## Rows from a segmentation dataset
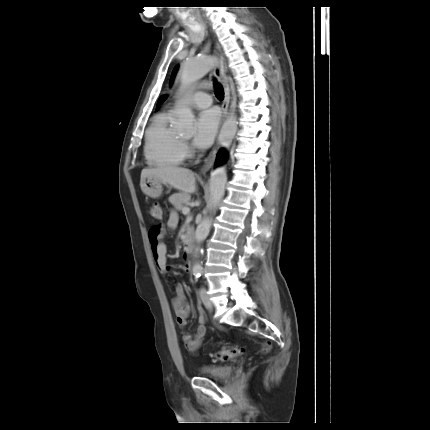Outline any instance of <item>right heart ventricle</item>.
<instances>
[{
	"label": "right heart ventricle",
	"mask_w": 430,
	"mask_h": 430,
	"mask_svg": "<svg viewBox=\"0 0 430 430\" xmlns=\"http://www.w3.org/2000/svg\"><path fill=\"white\" fill-rule=\"evenodd\" d=\"M173 114H157L145 133L144 156L153 167H177L182 164L185 151L178 134L171 127Z\"/></svg>",
	"instance_id": "e07e8e85"
}]
</instances>
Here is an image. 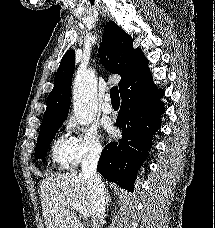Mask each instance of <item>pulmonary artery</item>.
Here are the masks:
<instances>
[{
  "label": "pulmonary artery",
  "mask_w": 215,
  "mask_h": 228,
  "mask_svg": "<svg viewBox=\"0 0 215 228\" xmlns=\"http://www.w3.org/2000/svg\"><path fill=\"white\" fill-rule=\"evenodd\" d=\"M102 111L106 114H110L113 111V106L111 104V97L109 94L105 96V101L101 106Z\"/></svg>",
  "instance_id": "pulmonary-artery-1"
}]
</instances>
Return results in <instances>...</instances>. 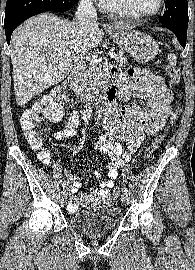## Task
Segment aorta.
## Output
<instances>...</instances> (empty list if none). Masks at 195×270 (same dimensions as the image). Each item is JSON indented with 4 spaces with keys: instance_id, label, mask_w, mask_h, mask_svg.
I'll use <instances>...</instances> for the list:
<instances>
[{
    "instance_id": "1",
    "label": "aorta",
    "mask_w": 195,
    "mask_h": 270,
    "mask_svg": "<svg viewBox=\"0 0 195 270\" xmlns=\"http://www.w3.org/2000/svg\"><path fill=\"white\" fill-rule=\"evenodd\" d=\"M101 110H102V107H101V105H99V108H98V114L101 113Z\"/></svg>"
}]
</instances>
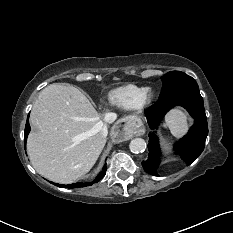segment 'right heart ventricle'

## WHAT THIS TASK INVOLVES
Report each line of the entries above that contains the string "label". Matching is case-sensitive.

## OUTPUT OF THE EXERCISE
	"label": "right heart ventricle",
  "label": "pulmonary artery",
<instances>...</instances> (empty list if none). Masks at 195×270 (same dimensions as the image). Each item is JSON indented with 4 spaces with keys: instance_id, label, mask_w, mask_h, mask_svg.
    "label": "aorta",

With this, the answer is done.